Code is Not Law, Men With Guns is Law
A law is only as good as its enforcement. Enforcement is imposed with violence. Violence is not wrought onchain.
Deterrence can exist in the world of bits; enforcement resides in the domain of atoms. The law of the jungle supersedes all other laws. Smart contracts do not change the nature of rule enforcement in the corporeal realm.
The game theory of true recourse must be understood as DeFi creates financial systems. So long as you have a physical body that must occupy territory, the guy who can put you in a box makes the rules. Violence is the supreme authority through which all other authority is derived.
The men with guns must agree with and enforce your code to make it law. A law is only as good as its enforcement; enforcement does not happen onchain.
Let’s concretely walk through what real-life implementation of a law looks like. No theory, just praxis.
How To Enforce A Rule
You have a dispute. Maybe someone didn’t fulfill his side of a contract. Maybe fraud happened. Perhaps someone robbed you, or your wife is insisting on full custody in the divorce. You believe you’ve been wronged and have an issue that needs resolving. Words have failed to rectify the situation.

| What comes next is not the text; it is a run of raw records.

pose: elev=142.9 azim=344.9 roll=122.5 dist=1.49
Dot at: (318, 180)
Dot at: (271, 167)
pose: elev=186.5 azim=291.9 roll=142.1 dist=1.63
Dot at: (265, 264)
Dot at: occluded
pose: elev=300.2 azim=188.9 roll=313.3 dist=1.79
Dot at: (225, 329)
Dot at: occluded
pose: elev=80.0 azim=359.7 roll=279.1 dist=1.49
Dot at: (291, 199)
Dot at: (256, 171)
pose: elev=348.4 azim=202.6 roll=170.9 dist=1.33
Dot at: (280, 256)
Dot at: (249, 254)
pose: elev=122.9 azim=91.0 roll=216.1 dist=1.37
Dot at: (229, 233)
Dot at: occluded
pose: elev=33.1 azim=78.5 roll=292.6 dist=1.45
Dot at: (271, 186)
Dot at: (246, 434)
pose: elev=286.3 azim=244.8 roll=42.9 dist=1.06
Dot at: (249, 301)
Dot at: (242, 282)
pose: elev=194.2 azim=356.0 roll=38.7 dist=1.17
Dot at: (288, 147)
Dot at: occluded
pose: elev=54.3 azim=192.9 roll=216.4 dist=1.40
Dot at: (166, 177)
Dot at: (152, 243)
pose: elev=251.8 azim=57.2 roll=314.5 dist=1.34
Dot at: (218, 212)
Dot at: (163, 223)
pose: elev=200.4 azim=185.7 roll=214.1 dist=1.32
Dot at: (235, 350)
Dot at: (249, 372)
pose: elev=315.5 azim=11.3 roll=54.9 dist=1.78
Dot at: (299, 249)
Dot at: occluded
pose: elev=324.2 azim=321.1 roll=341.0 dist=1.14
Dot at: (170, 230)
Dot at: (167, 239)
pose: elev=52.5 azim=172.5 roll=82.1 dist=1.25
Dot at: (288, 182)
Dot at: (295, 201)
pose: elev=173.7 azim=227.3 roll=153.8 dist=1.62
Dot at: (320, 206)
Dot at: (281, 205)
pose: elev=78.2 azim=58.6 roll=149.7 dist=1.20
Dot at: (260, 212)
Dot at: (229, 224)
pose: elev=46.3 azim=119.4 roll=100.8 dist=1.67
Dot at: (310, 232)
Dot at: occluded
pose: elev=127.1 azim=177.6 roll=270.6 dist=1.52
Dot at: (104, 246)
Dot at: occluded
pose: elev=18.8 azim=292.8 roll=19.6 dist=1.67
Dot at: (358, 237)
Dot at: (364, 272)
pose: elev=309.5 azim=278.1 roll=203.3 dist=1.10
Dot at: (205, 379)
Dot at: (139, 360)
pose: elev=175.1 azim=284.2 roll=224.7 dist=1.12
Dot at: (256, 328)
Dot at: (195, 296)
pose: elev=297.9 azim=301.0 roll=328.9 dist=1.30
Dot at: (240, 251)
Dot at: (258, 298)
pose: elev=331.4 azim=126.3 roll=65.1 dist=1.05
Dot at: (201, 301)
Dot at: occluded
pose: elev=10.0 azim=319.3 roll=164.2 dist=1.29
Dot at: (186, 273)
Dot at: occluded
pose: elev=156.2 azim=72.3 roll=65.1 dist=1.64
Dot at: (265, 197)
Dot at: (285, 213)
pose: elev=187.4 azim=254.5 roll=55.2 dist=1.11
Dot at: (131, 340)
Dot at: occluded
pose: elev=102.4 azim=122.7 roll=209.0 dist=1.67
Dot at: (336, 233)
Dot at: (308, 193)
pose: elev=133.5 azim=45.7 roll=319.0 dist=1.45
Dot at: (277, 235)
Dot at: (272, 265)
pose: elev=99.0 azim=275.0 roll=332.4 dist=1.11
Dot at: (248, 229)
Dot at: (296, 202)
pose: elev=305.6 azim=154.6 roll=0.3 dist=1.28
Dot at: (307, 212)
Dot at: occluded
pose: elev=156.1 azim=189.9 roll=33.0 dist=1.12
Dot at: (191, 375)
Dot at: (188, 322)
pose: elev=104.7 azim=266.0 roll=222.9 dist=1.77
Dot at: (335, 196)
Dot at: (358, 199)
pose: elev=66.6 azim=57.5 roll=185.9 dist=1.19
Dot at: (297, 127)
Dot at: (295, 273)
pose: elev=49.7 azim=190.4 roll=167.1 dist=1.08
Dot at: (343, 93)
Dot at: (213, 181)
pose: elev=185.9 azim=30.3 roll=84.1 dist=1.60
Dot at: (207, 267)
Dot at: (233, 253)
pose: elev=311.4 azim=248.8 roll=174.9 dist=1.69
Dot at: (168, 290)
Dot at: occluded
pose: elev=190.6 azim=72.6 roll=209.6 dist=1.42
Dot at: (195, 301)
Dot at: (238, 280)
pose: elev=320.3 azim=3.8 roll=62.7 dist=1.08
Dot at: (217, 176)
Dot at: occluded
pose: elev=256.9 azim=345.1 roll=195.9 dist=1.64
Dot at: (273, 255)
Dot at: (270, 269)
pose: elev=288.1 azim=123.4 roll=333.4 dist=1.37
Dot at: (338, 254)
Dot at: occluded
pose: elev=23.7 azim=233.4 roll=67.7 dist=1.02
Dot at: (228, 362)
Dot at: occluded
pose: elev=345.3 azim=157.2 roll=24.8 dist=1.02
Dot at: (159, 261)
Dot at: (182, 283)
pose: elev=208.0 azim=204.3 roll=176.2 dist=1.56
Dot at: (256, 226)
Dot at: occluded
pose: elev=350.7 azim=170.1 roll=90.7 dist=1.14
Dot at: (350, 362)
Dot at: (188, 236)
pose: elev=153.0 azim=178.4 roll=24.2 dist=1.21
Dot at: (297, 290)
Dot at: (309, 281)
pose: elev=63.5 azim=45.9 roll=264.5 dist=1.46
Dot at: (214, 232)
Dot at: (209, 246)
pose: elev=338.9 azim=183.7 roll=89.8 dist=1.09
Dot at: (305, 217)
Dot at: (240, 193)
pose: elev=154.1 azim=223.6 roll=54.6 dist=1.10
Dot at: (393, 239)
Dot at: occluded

What happens next? Specifically.
Option 1: You Call The Police
When there's immediate threat to property or well-being, you call the cops. Why? Because police are storm troopers of the state. They’re the ones officially allowed to use violence to uphold the rules. Whose rules? The state’s rules.
You don’t call them to compel your personal principles, you do so when you think a violation has occurred that the state will also recognize as one. You implicitly expect the state to side with you when you incorporate it into your conflict resolution. You do this because you understand the state is what physically imposes rules. Words are written law, men with guns are embodied law.
Ground troops that enforce things aren’t a state construct, any mafia with a violence monopoly will have them. The state is simply an elected, broadly supported mafia. If the state is overthrown, that vacuum will be filled by another one; there will always be a cartel with enforcers.
Option 2: You Call A Lawyer
When the matter is less physically urgent or more interpretive, you call a lawyer. Why? Because the lawyer will advocate for your belief that a violation of the state’s rules occurred.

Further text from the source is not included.